Ramadhan telah memasuki fase fase akhirnya. Hampir sebulan
kita menjalani berbagai ibadah istimewa, yang hanya ada di bulan ramadhan, baik itu puasa maupun tarawiah. Selain itu
juga banyak momentum-momentum kebangkitan yang tercatat dalam sejarah terjadi
di bulan ramadhan. Tentu kita ingin tahu apa makna semua itu. Mendalami makna
suatu hal, tentu akan lebih mudah jika kita merenungi apa yang menjadi pembeda
dalam hal itu. Dalam ramadhan, puasa tentu menjadi hal yang paling berbeda
dengan bulan-bulan lainnya. Mari kita selami apa yang menjadi maksud perintah
puasa itu sendiri. Dalam puasa, secara lahiriah kita diperintahkan untuk tidak
makan, minum dan berhubungan seks pada waktu yang telah ditentukan, dan lebih
lanjut lagi kita diperintahkan untuk meninggalkan pekerjaan yang tercela
lainnya. Makan, minum, dan hubungan seks adalah nafsu dasar pada diri manusia.

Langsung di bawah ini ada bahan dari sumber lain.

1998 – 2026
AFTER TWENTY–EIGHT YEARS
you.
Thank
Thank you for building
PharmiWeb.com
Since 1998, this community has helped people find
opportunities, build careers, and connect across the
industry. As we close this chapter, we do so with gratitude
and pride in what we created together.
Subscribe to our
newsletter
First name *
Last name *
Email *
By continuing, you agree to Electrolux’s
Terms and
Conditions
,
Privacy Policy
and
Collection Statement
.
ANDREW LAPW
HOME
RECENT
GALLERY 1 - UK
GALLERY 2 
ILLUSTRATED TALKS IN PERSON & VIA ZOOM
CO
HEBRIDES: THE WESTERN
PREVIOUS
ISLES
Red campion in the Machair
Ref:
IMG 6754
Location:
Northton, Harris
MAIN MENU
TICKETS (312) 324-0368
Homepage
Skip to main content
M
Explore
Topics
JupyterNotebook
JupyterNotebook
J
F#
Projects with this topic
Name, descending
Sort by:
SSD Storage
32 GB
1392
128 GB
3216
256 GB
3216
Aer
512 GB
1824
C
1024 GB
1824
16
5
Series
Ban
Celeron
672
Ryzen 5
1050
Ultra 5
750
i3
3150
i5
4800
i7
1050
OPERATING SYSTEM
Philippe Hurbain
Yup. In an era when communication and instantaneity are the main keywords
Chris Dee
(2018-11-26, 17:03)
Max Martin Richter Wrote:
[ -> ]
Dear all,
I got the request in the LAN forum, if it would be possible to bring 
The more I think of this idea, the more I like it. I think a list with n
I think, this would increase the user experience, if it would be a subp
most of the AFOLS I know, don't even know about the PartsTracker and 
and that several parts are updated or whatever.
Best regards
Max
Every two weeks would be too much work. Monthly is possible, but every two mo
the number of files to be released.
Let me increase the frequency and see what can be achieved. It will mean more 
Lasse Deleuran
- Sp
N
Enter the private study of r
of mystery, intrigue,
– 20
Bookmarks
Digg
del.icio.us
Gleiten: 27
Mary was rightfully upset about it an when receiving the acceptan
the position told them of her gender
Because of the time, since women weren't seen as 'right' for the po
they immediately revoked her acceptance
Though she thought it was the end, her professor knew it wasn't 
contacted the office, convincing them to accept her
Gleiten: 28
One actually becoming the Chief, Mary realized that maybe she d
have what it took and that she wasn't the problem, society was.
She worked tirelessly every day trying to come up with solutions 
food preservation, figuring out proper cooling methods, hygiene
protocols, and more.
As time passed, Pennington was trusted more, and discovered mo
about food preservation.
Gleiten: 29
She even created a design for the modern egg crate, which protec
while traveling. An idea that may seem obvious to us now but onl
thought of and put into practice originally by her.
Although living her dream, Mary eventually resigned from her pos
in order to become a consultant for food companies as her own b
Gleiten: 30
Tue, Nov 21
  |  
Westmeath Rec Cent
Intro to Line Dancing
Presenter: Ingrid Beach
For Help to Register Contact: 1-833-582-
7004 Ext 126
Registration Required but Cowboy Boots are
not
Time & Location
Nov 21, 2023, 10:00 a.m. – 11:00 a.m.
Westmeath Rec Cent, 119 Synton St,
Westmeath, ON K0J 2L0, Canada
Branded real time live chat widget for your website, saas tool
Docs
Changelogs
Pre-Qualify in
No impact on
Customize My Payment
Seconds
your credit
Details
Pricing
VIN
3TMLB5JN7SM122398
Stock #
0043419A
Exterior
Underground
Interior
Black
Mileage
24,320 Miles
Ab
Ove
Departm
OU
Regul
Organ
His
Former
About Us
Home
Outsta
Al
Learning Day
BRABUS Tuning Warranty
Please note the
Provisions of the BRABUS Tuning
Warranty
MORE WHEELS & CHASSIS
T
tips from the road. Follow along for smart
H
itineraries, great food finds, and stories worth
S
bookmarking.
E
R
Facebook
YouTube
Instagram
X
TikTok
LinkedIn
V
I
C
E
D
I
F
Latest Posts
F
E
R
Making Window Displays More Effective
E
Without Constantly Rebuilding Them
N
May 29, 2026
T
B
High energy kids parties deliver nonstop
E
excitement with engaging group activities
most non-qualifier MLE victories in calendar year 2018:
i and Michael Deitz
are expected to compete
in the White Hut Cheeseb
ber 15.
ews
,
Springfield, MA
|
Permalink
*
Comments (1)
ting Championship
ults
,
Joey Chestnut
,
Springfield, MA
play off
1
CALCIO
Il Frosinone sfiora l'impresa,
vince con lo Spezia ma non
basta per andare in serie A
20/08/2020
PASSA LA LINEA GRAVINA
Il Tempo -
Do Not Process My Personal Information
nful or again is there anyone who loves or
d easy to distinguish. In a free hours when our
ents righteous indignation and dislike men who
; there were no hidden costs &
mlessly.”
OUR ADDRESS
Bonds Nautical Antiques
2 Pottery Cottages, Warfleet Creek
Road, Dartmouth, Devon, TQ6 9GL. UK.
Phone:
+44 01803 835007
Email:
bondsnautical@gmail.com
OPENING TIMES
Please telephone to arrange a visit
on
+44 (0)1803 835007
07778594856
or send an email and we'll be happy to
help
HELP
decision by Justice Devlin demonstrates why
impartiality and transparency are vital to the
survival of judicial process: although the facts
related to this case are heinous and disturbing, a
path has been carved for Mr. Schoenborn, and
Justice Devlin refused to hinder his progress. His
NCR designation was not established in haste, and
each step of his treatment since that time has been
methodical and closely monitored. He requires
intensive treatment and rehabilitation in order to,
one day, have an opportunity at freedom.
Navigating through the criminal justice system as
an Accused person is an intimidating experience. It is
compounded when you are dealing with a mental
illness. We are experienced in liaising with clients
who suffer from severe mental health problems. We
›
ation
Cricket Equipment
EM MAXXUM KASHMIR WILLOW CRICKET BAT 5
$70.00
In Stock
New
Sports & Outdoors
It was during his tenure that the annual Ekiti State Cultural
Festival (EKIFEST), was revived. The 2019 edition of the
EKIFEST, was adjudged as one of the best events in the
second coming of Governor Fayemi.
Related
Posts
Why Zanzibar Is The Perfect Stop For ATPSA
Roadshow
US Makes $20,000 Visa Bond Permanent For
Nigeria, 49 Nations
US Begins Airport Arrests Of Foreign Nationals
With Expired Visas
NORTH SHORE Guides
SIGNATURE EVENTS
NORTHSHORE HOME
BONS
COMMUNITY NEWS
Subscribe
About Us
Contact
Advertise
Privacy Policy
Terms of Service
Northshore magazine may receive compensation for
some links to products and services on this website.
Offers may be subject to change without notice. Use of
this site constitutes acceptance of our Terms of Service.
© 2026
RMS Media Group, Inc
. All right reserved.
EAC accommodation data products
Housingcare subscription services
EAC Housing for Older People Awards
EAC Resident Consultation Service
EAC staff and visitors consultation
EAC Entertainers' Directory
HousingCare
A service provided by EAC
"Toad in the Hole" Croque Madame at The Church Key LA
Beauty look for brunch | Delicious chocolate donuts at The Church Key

Seringkali ketika seseorang tidak berhasil dalam menahan ketiga ini, ia
cendrung tidak dapat menahan dirinya dari nafsu-nafsu lainnya, termasuk nafsu
yang dilarang. Lalu bagimanakah puasa mengajarkan kita untuk menahannya? Puasa
mengajarkan kita untuk menahannya secara ‘private’ , tidak ada orang lain yang
tahu kalau kita berpuasa maupun tidak. Hanya kita dan Allah. Itu juga salah
satu alasan mengapa puasa disebut ibadah ‘milik’ Allah. Tidak ada kontrol sosial dalam ibadah ini,
satu-satunya kontrol adalah kesaksian kita pada Allah, rasa percaya kita bahwa
dimanapun kita berada adalah dibawah pengawasan Allah. Itulah makna dari tujuan
puasa, menuju taqwa, suatu keadaan ketika seseorang melakukan sesuatu atas
kesaksiannya kepada Allah, bukan atas maksud-maksud lainnya, serta merasa
selalu dibawah pengawasan Allah dimanapun dan kapanpun. Itulah makna dari puasa
adalah bulan ‘latihan’. Kita berlatih menahan minimal nafsu dasar kita untuk
kemudian kita dapat menahan semua keinginanan diri yang dilarang oleh Allah.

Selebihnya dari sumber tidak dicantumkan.